I heard the cot creak behind me and knew Jax had stood up. “It’s raining,” he said. “I’ll give you a ride home. Come on.”

I turned to find him standing in the doorway, filling up the frame and slipping his gray T-shirt over his head, a tear and bloodstains visible on the material.

Jesus. I damn near gulped at the way his ab muscles flexed and the V underneath disappeared into his shorts. The shirt draped loosely over his stomach, but the dips and curves of his biceps took up every spare bit of space in his short sleeves. Tall, with just the right amount of muscle, he was perfect. And I’d bet every woman thought the same damn thing when she looked at him.

Sex.

I turned back to the cabinets, trying to slow my breathing and not think of Jax and me alone in a car.

“I’ll give you a ride home.” I shook my head. Yeah, hell to the no.

“That’s okay,” I mumbled with my back to him. “I’ll call Shane.”

“If you even think of putting your cousin on the road in this weather,” he threatened in a smooth, deep voice, “I may have to see what I can do to get you on your knees again today.”

My face fell, and my tongue went dry. Little shit.

“Don’t piss me off, K.C. I’ll be in front of the building in five minutes.”

And then he was gone.

Jax’s car used to be Jared’s. I’d seen it plenty over the years, and although it was older than Liam’s Camaro, it was definitely a hell of a lot tougher. Or maybe it just felt more solid. I don’t know. I remember being in Liam’s car, waiting at a stoplight and feeling as if the car’s engine was going to die or something. Just the way it puttered felt as though it was about to give out at any moment.

But, sitting in Jax’s black Mustang GT, I felt as if I were sitting in a turbo jet as solid as a bullet the way it glided effortlessly through the torrential downpour. Inside, the spotless black interior was dark and narrow, like being in a cave. Outside, the wind blew sheets of rain across the windshield. I had to squint to see, because the windshield wipers could barely keep up with the downpour.
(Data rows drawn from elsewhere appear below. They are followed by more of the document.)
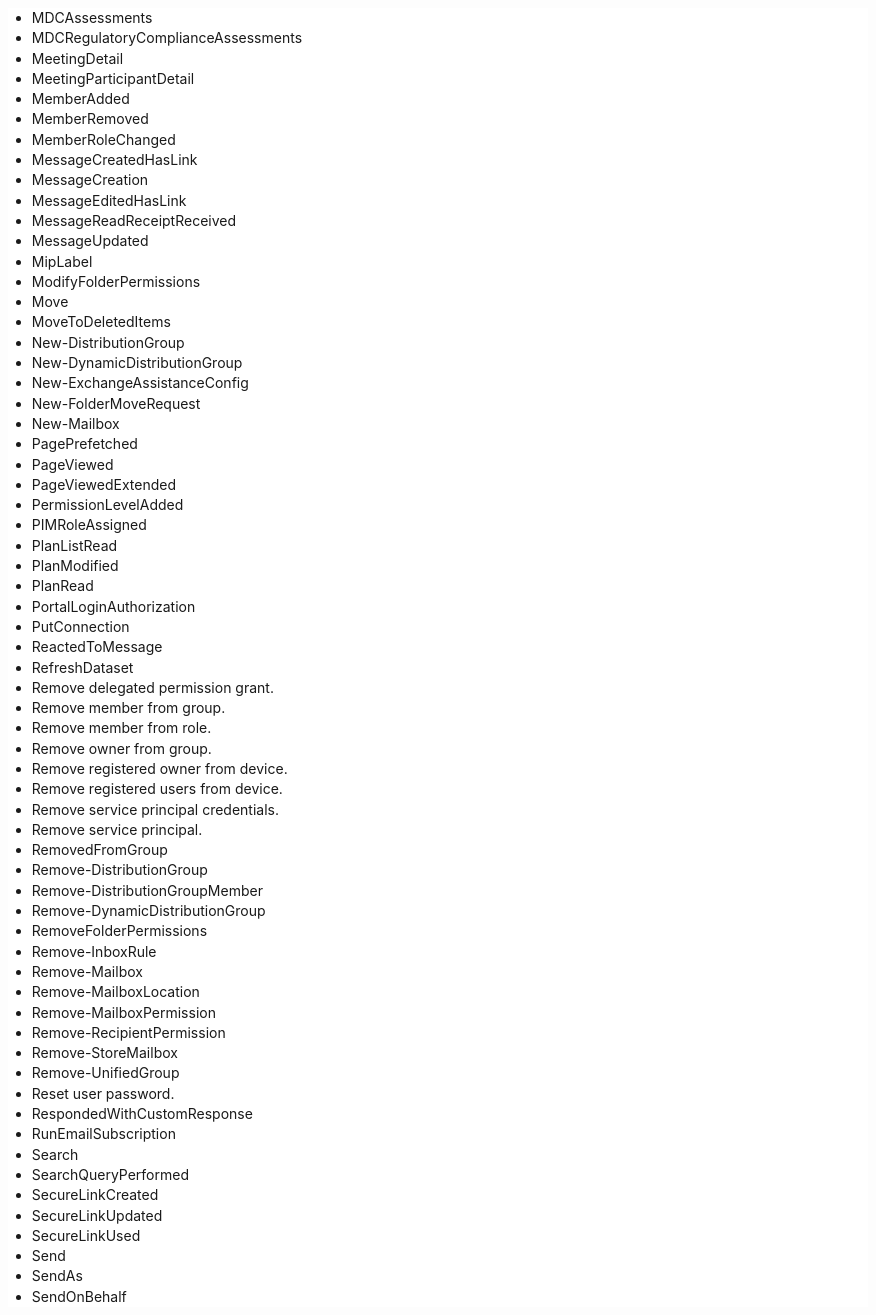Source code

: * MDCAssessments
* MDCRegulatoryComplianceAssessments
* MeetingDetail
* MeetingParticipantDetail
* MemberAdded
* MemberRemoved
* MemberRoleChanged
* MessageCreatedHasLink
* MessageCreation
* MessageEditedHasLink
* MessageReadReceiptReceived
* MessageUpdated
* MipLabel
* ModifyFolderPermissions
* Move
* MoveToDeletedItems
* New-DistributionGroup
* New-DynamicDistributionGroup
* New-ExchangeAssistanceConfig
* New-FolderMoveRequest
* New-Mailbox
* PagePrefetched
* PageViewed
* PageViewedExtended
* PermissionLevelAdded
* PIMRoleAssigned
* PlanListRead
* PlanModified
* PlanRead
* PortalLoginAuthorization
* PutConnection
* ReactedToMessage
* RefreshDataset
* Remove delegated permission grant.
* Remove member from group.
* Remove member from role.
* Remove owner from group.
* Remove registered owner from device.
* Remove registered users from device.
* Remove service principal credentials.
* Remove service principal.
* RemovedFromGroup
* Remove-DistributionGroup
* Remove-DistributionGroupMember
* Remove-DynamicDistributionGroup
* RemoveFolderPermissions
* Remove-InboxRule
* Remove-Mailbox
* Remove-MailboxLocation
* Remove-MailboxPermission
* Remove-RecipientPermission
* Remove-StoreMailbox
* Remove-UnifiedGroup
* Reset user password.
* RespondedWithCustomResponse
* RunEmailSubscription
* Search
* SearchQueryPerformed    
* SecureLinkCreated
* SecureLinkUpdated
* SecureLinkUsed
* Send
* SendAs
* SendOnBehalf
But the car provided a haven from the rain pounding on the rooftop outside, and the spray under the tires was a distant echo.

Even though I was safe and warm, I couldn’t shake the nerves making the hair on my arms stand up. I clenched my skirt in my fists and looked at nothing out the window.

He was too close. And—I rubbed my fists down my warm thighs—he wasn’t close enough.

“Here.” Jax spoke up, startling me. He reached behind in the backseat and tossed me a towel. “It’s clean.”

Of course it was. Jax might get his hands dirty from time to time, but his clothes and his car—at least from what I’d seen on the outside—were always impeccably clean. Hell, even his house looked pristine when I’d been in there.

“Thanks,” I said as I caught it at my chest.

Something to do. Anything …

I reached down and brushed off the droplets of rain that had drenched my legs, and then slipped out of my flip-flops to pat my feet dry.

I hadn’t gotten completely soaked, and Jax had driven the car as close to the school as he could, but I still caught an onslaught of fat drops. My clothes were blotched with nickel-size circles, and some of my hair was sticking to my neck and shoulders.

Brushing up my thighs, I straightened my back against the seat and wiped the water off my bare arms.